La galerie a changé plusieurs fois d'écrin avant de s'installer en 2014 dans sa demeure actuelle. Cette dernière rénovation a permis une muséographie brillante qui guide le visiteur à travers six siècles de peinture européenne, du Moyen Âge au XXe siècle, dans un parcours chronologique réparti sur trois étages.
Le rez-de-chaussée réserve d'emblée des émotions fortes. Quatre monuments de l'art européen accueillent les visiteurs : Les Stigmates de Saint François de Jan van Eyck, l'une des rares œuvres de ce maître flamand conservées dans les musées italiens, dialogue avec une Vierge à l'Enfant de Fra Angelico. La Passion du Christ de Hans Memling et Trois Archanges de Filippino Lippi complètent ce face-à-face extraordinaire entre l'Italie et les Flandres du XVe siècle.

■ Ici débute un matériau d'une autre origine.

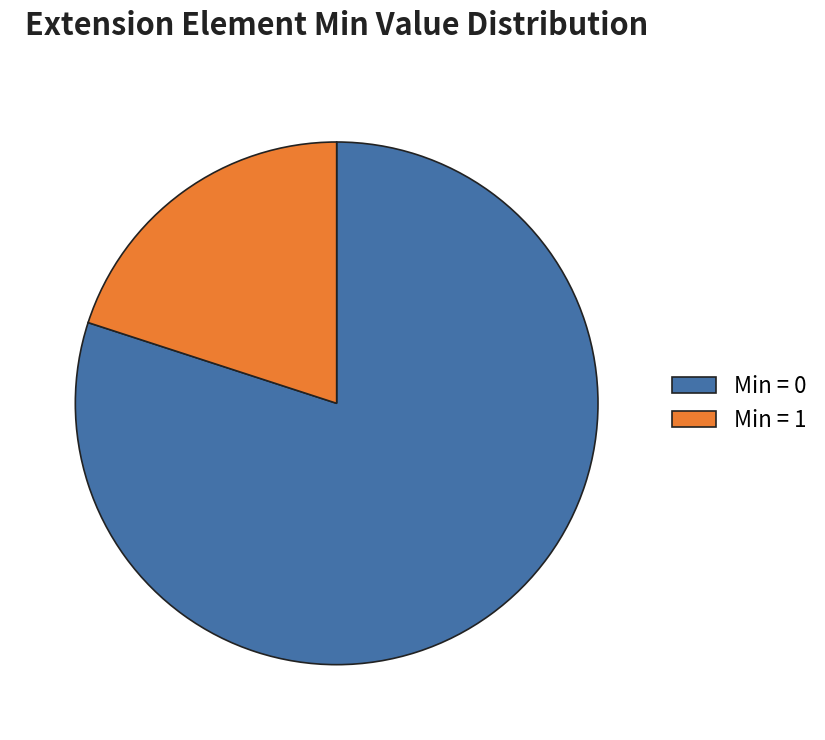

The Min = 1 slice represents 29% of the pie. True or false?

False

Les salles suivantes célèbrent l'école piémontaise du XIVe au XVIe siècle. Giovanni Martino Spanzotti, Defendente Ferrari, Gaudenzio Ferrari et Gerolamo Giovenone révèlent la richesse créative de cette région trop souvent éclipsée par Florence ou Venise.
L'escalier d'honneur et les ascenseurs panoramiques conduisent au premier étage où le XVIe siècle déploie ses splendeurs. Le corridor nord expose les joyaux flamands et hollandais : le Portrait de vieillard de Rembrandt capte la lumière avec une intensité troublante, tandis que La Visitation de Rogier van der Weyden démontre la finesse psychologique de l'art flamand.

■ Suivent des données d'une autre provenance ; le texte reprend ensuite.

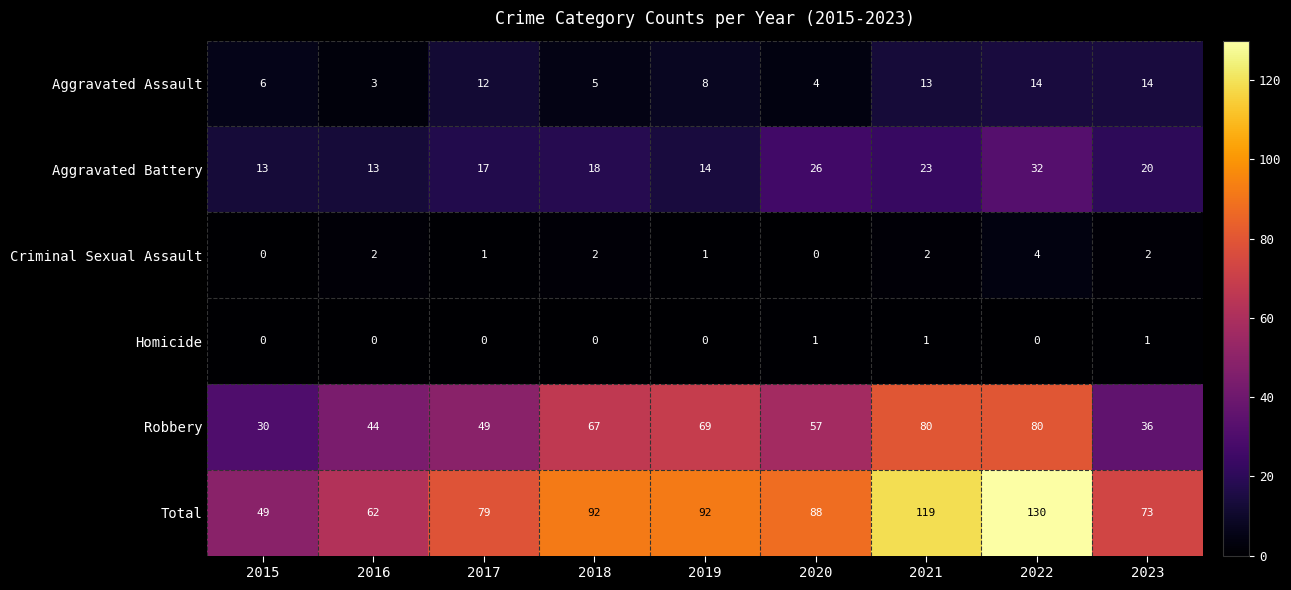

What is the approximate value of Aggravated Assault at 2022, to the nearest 5?

15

Les maîtres italiens répondent avec éclat : Botticelli, Véronèse, Tintoret et Tiepolo témoignent de la diversité des écoles vénitiennes et toscanes. Les portraits des ducs de Savoie ponctuent le parcours, rappelant que cette collection reste profondément liée à l'histoire d'une dynastie.
Le troisième étage abrite les œuvres léguées en 1929 par Riccardo Gualino, industriel et mécène piémontais. Cette collection bourgeoise offre un contrepoint fascinant aux goûts aristocratiques. Les retables de Duccio di Buoninsegna côtoient des Véronèse, tandis que la célèbre Vénus de Botticelli rayonne dans une salle dédiée.
Le conseil d'ami : le billet combiné des Musées Royaux à 15 euros permet d'accéder également au Palais Royal, à l'Armurerie Royale et au Musée d'Antiquités. Commencez par la Galleria Sabauda en matinée quand la lumière naturelle sublime les tableaux, puis explorez le reste du complexe palatial. Les cartels sont bilingues italien-anglais, facilitant la compréhension des œuvres.
La brillante organisation chronologique permet de suivre l'évolution des styles artistiques sans confusion. Chaque salle possède son identité thématique, créant des dialogues entre les œuvres plutôt qu'une simple juxtaposition. Les sculptures et bustes ponctuent le parcours, offrant des respirations entre les toiles.
La concentration exceptionnelle d'œuvres majeures dans un espace relativement intime distingue la Galleria Sabauda des grands musées saturés de touristes. Ici, on peut contempler un Van Eyck ou un Rembrandt dans un calme propice à l'émotion esthétique.